O Estado de São Paulo tem a maior rede de atendimento ao público feminino vítima de violência do País, por meio das Delegacias de Defesa da Mulher (DDMs). Contudo, transformá-las em unidades 24 horas, como prevê a lei federal 15.541, sancionada pelo presidente Luiz Inácio Lula da Silva (PT), há pouco mais de dois meses, não é simples. Isso porque, embora importante, a iniciativa esbarra em falta de efetivo e na ausência de uma análise aprofundada quanto à demanda de cada região do Brasil, como alerta a presidente do Sindicato dos Delegados de Polícia do Estado de São Paulo (Sindpesp), Jacqueline Valadares.
A legislação que preconiza o funcionamento 24 horas das DDMs, no entendimento de Jacqueline, é louvável, uma vez que visa aumentar a rede de proteção às mulheres vítimas de violência doméstica e familiar e/ou de crimes contra a dignidade sexual. A ideia também tende a previnir e a reduzir os índices de feminicídio – altíssimos em todo o Brasil. Porém, a nova lei desconsidera a realidade de cada estado:
“No Brasil, são 492 as unidades especializadas para a mulher, sendo que, na maioria dos estados, tem uma, duas, no máximo quatro Delegacias de atendimento ao público feminino. Já em São Paulo, são 140, entre a capital, região metropolitana e cidades do interior. Ou seja, 36% das DDMs do País estão em solo paulista. Uma coisa é aplicar a lei para o funcionamento 24 horas onde há uma ou duas Delegacias. Outra coisa é aplicar em São Paulo, onde são 140 as unidades do gênero. Logo, não se trata de uma lei que pode passar a valer da noite para o dia”, pondera Jacqueline.
A presidente do Sindicato dos Delegados lembra que o estado de São Paulo já conta com uma rede de proteção às mulheres em funcionamento, “ampla e eficaz”, apesar do déficit em efetivo, de ausência de estrutura adequada e de falta de valorização financeira:
“Além das 140 unidades físicas, sendo que 11 delas já prestam atendimento 24 horas, temos a Delegacia On-Line. Por meio da plataforma da Polícia Civil, as vítimas podem registrar Boletim de Ocorrência (B.O.). Há, ainda, mais de 70 Delegacias em São Paulo conectadas com este sistema virtual. Dessas 70 unidades, as vítimas podem registrar B.O. e serem atendidas em tempo real, de forma imediata. Este é um trabalho que merece ser valorizado e respeitado”, cita.
Para que o atendimento às mulheres nas Delegacias especializadas em São Paulo seja 24 horas, inclusive em feriados e nos fins de semana, conforme a lei de Lula, seria imprescindível a realização de concurso público para a Polícia Civil.
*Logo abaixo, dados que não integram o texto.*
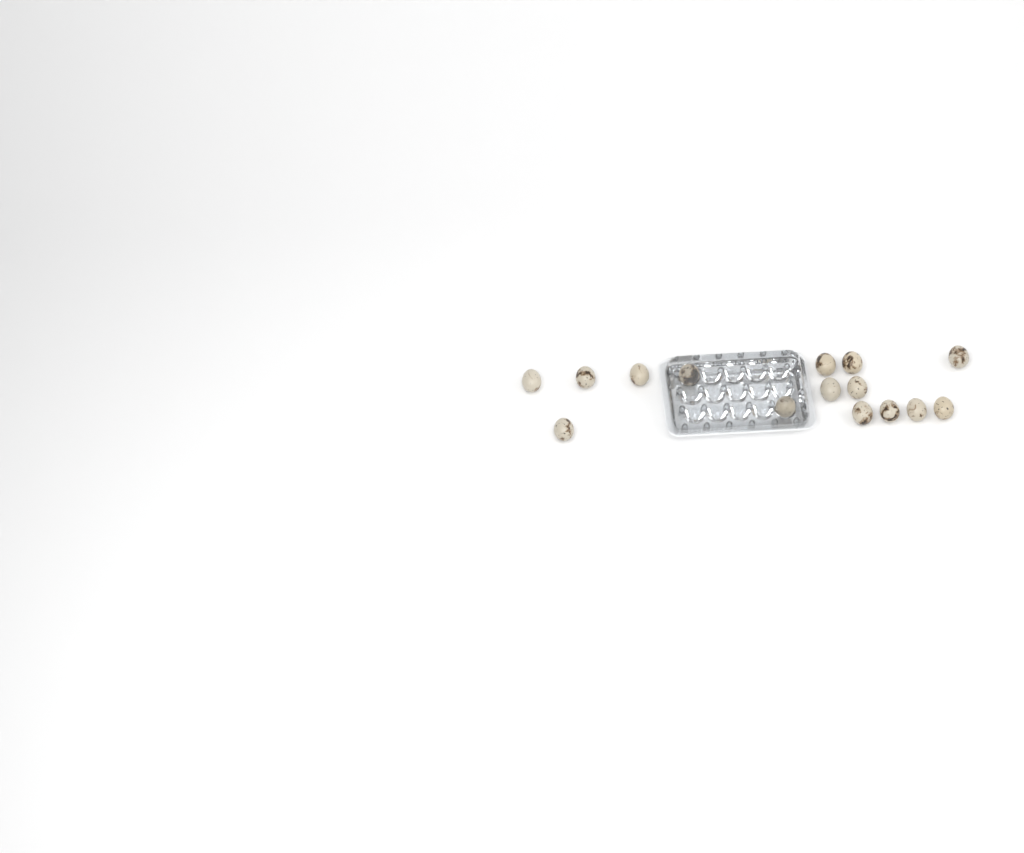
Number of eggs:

Atualmente, a instituição trabalha com 38,5% a menos do efetivo, o que representa 16,5 mil policiais a menos nas ruas:
“São quase cem baixas por mês, sem substituição imediata, segundo recente levantamento feito pelo Sindpesp. Então, não basta abrir uma Delegacia 24 horas. Para isso, é preciso ter profissionais em número suficiente, além de condições de trabalho, o que envolve computadores, armamento e viaturas, por exemplo. O ideal seria a União incentivar e auxiliar os Estados a se estruturarem primeiro, para depois sancionar a lei de funcionamento 24 horas das DDMs. Cada Estado tem uma realidade”, reforça Jacqueline.
Somente delegadas
A lei de Lula ainda prevê que, nas DDMs, o atendimento deva ser prestado, preferencialmente, por policiais femininas, o que, para a presidente do Sindpesp é “inviável”, uma vez que, somente 20% do efetivo da Polícia Civil de São Paulo é de delegadas mulheres:
“Se fôssemos aplicar a lei tal qual está no papel, todas as delegadas lotadas no estado de São Paulo teriam de ser designadas para as DDMs 24 horas, ferindo, assim, a liberdade profissional dessas servidoras de atuarem em outras frentes”.
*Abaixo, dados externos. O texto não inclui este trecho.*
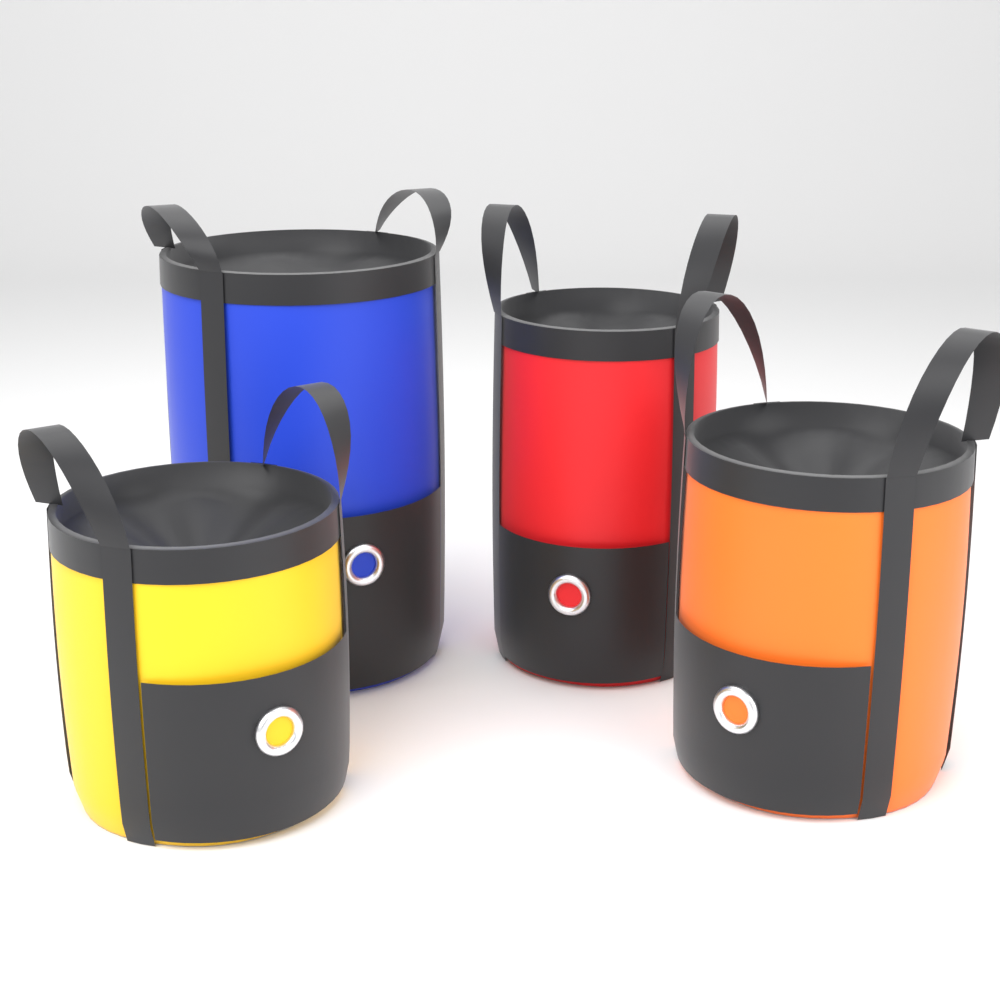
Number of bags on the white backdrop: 4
Hoje, as delegadas da Polícia Civil bandeirante têm a opção de trabalharem em Delegacias convencionais e em outras unidades, como o Departamento Estadual de Investigações Criminais (Deic), o Departamento Estadual de Investigações sobre Entorpecentes (Denarc) e a Divisão de Homicídios e Proteção à Pessoa (DHPP), só para citar algumas possibilidades.